##### The data
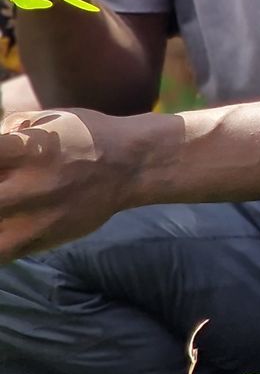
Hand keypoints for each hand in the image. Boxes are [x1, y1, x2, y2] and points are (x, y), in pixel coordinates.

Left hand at [0, 109, 137, 257]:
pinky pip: (1, 253)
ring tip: (2, 209)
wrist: (131, 165)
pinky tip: (4, 225)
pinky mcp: (41, 239)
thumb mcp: (45, 120)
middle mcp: (28, 186)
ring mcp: (34, 218)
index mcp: (25, 150)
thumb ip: (7, 132)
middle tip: (0, 186)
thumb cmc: (85, 136)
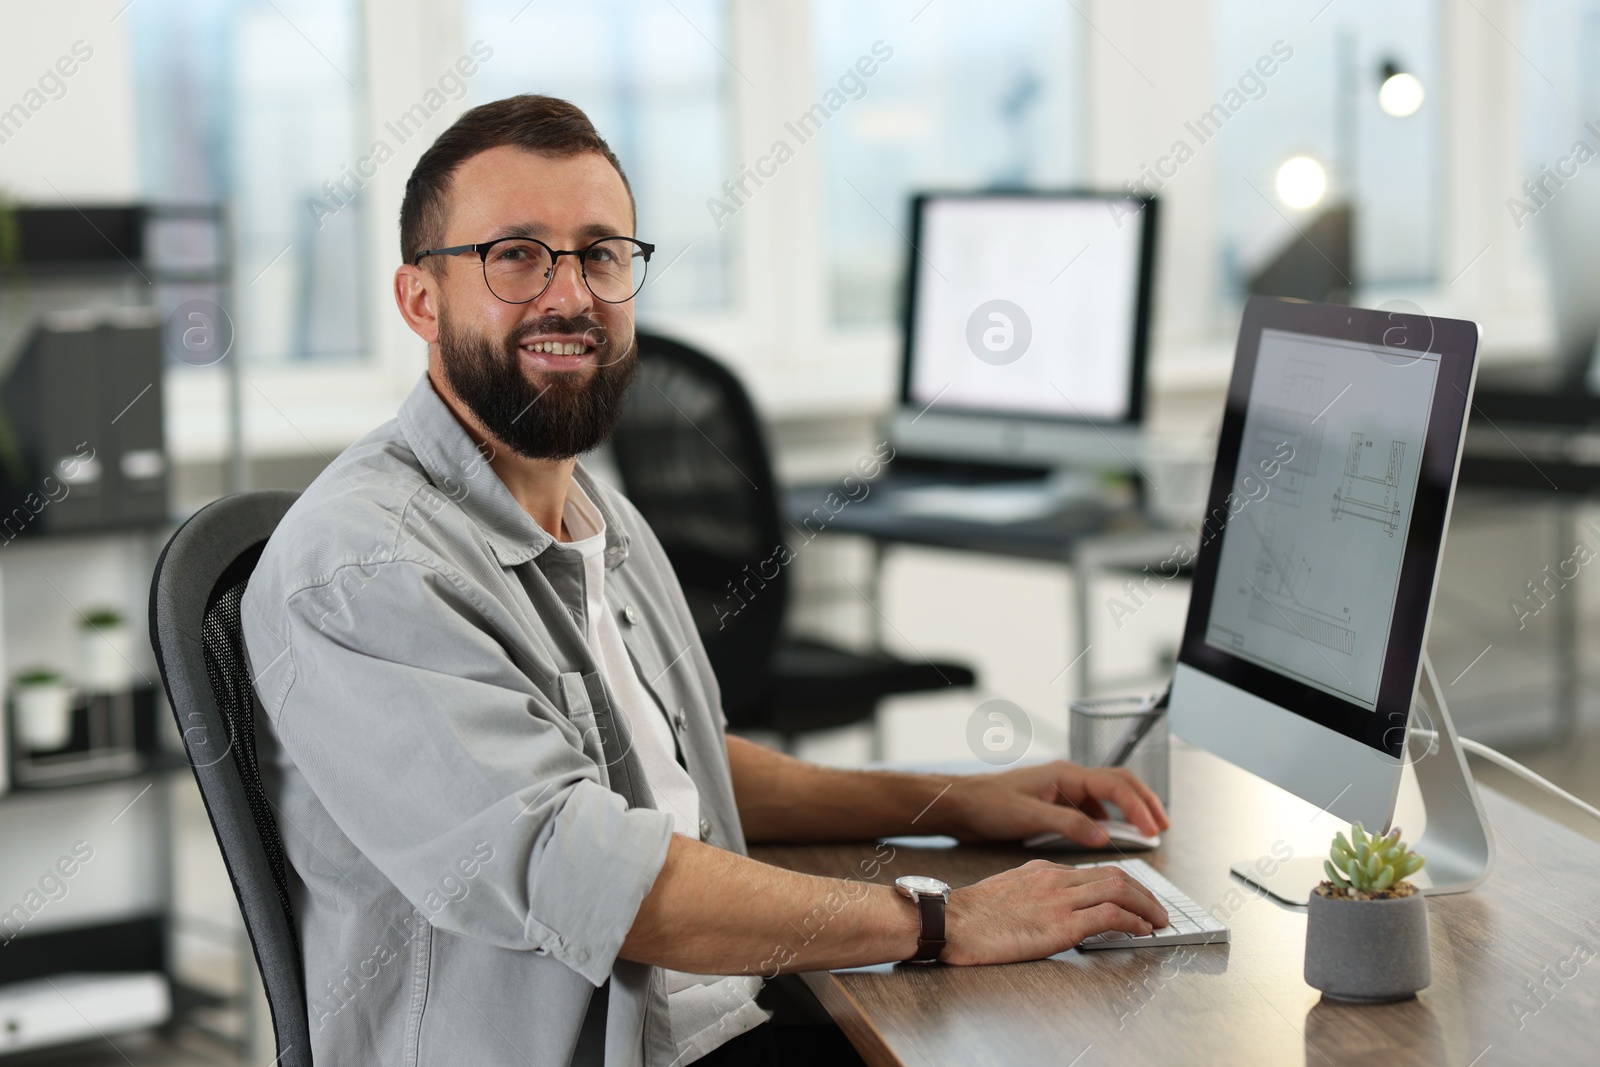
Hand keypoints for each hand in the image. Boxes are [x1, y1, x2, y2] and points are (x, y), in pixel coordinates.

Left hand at [938, 760, 1169, 845]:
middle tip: (1163, 826)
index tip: (1153, 829)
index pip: (1115, 785)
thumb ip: (1069, 824)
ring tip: (1145, 832)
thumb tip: (1105, 836)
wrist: (961, 805)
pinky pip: (1091, 809)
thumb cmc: (988, 805)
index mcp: (1065, 775)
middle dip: (1144, 802)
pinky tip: (1109, 837)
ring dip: (1128, 811)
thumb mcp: (1029, 817)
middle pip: (1119, 783)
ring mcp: (1062, 790)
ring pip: (1107, 796)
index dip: (1138, 807)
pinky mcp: (1055, 804)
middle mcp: (1068, 778)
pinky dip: (1108, 820)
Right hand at [940, 859, 1169, 964]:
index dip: (1124, 885)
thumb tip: (1058, 907)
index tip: (1137, 899)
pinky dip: (1132, 921)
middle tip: (1158, 910)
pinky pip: (1109, 916)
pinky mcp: (1060, 925)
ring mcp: (1059, 900)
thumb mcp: (1010, 892)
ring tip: (1158, 922)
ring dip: (1146, 906)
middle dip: (1144, 893)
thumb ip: (1037, 893)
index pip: (1096, 871)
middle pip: (1115, 876)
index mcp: (1044, 871)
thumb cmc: (972, 915)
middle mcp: (1056, 879)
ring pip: (1119, 890)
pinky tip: (1140, 931)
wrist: (950, 922)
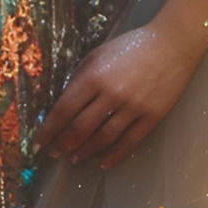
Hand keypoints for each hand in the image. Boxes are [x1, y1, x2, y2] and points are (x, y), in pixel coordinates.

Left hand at [34, 22, 203, 169]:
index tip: (37, 142)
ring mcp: (132, 108)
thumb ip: (81, 76)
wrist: (170, 45)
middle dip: (63, 144)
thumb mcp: (98, 53)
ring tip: (74, 159)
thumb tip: (65, 103)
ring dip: (85, 152)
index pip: (64, 109)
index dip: (49, 129)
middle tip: (54, 153)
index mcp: (94, 76)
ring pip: (103, 139)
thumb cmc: (130, 46)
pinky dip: (113, 156)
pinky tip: (102, 163)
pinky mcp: (151, 118)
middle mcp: (111, 94)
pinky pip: (129, 143)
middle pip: (80, 128)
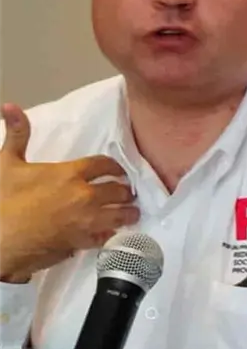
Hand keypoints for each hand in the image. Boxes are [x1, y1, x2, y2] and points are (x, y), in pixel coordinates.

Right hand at [0, 104, 139, 281]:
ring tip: (130, 213)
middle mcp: (86, 195)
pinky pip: (108, 236)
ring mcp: (88, 220)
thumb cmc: (3, 201)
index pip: (104, 165)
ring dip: (127, 212)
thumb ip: (17, 135)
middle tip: (127, 193)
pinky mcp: (84, 242)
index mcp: (70, 173)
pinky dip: (112, 234)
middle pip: (119, 190)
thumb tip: (10, 106)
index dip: (114, 167)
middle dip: (125, 190)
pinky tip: (112, 233)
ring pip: (121, 214)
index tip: (118, 171)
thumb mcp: (7, 163)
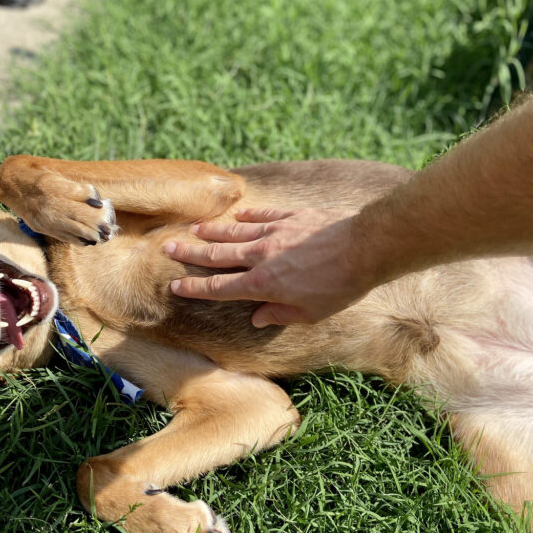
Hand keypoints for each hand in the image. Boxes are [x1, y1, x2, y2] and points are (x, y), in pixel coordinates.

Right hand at [164, 207, 373, 326]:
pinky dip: (248, 216)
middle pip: (217, 255)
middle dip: (190, 253)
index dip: (195, 288)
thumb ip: (279, 315)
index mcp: (263, 284)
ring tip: (193, 229)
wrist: (363, 249)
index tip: (175, 286)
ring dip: (212, 232)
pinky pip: (263, 215)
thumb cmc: (339, 286)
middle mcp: (261, 256)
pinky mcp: (291, 217)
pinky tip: (238, 216)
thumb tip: (257, 317)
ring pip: (234, 232)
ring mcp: (274, 233)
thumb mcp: (309, 314)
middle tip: (168, 248)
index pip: (220, 287)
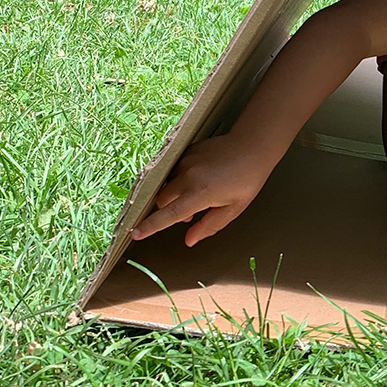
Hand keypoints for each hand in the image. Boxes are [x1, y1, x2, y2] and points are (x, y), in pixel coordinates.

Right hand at [130, 133, 273, 246]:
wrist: (251, 146)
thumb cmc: (247, 179)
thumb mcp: (233, 209)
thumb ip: (209, 226)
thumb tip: (189, 240)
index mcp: (200, 194)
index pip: (169, 214)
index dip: (150, 226)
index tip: (135, 233)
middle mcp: (187, 177)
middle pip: (162, 200)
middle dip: (169, 209)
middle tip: (192, 213)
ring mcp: (184, 162)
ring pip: (167, 185)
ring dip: (175, 194)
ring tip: (199, 194)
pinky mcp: (185, 152)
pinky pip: (174, 171)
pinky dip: (180, 180)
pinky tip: (200, 179)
##########
Within the entries above, give again exactly the lines starting at the one that contains "thumb tip: (10, 106)" and ending at the one that contains "middle tip: (192, 213)", leaving out the pictures.

> **Answer to this exercise**
thumb tip: (10, 106)
index dip: (114, 167)
middle dip: (125, 190)
pinky tip: (112, 233)
ring pip: (121, 214)
index tip: (118, 171)
thumb mcp: (7, 163)
Hand keypoints for each hand in the image. Boxes are [x1, y1, x2, y2] and points are (x, y), in pixel coordinates.

Right hand at [164, 207, 373, 326]:
pinky dip: (248, 216)
middle pip: (217, 255)
middle dip: (190, 253)
index dip: (195, 288)
thumb ip: (279, 315)
index mcp: (263, 284)
ring tip: (193, 229)
wrist: (363, 249)
index tip: (175, 286)
ring dip: (212, 232)
pinky pip: (263, 215)
thumb cmc: (339, 286)
middle mcp: (261, 256)
pinky mcp: (291, 217)
pinky tip: (238, 216)
thumb tip: (257, 317)
ring pip: (234, 232)
ring mcp: (274, 233)
thumb mcp: (309, 314)
middle tip: (168, 248)
index pip: (220, 287)
Hand keypoints for each hand in the image. Boxes are [x1, y1, x2, y2] and points are (x, y), in pixel coordinates.

Right hand at [130, 133, 273, 246]:
wrist: (251, 146)
thumb cmc: (247, 179)
thumb mcp: (233, 209)
thumb ip: (209, 226)
thumb tip: (189, 240)
index mcp: (200, 194)
index pip: (169, 214)
index dip: (150, 226)
index tip: (135, 233)
middle mcp: (187, 177)
middle pip: (162, 200)
middle dip: (169, 209)
middle tip: (192, 213)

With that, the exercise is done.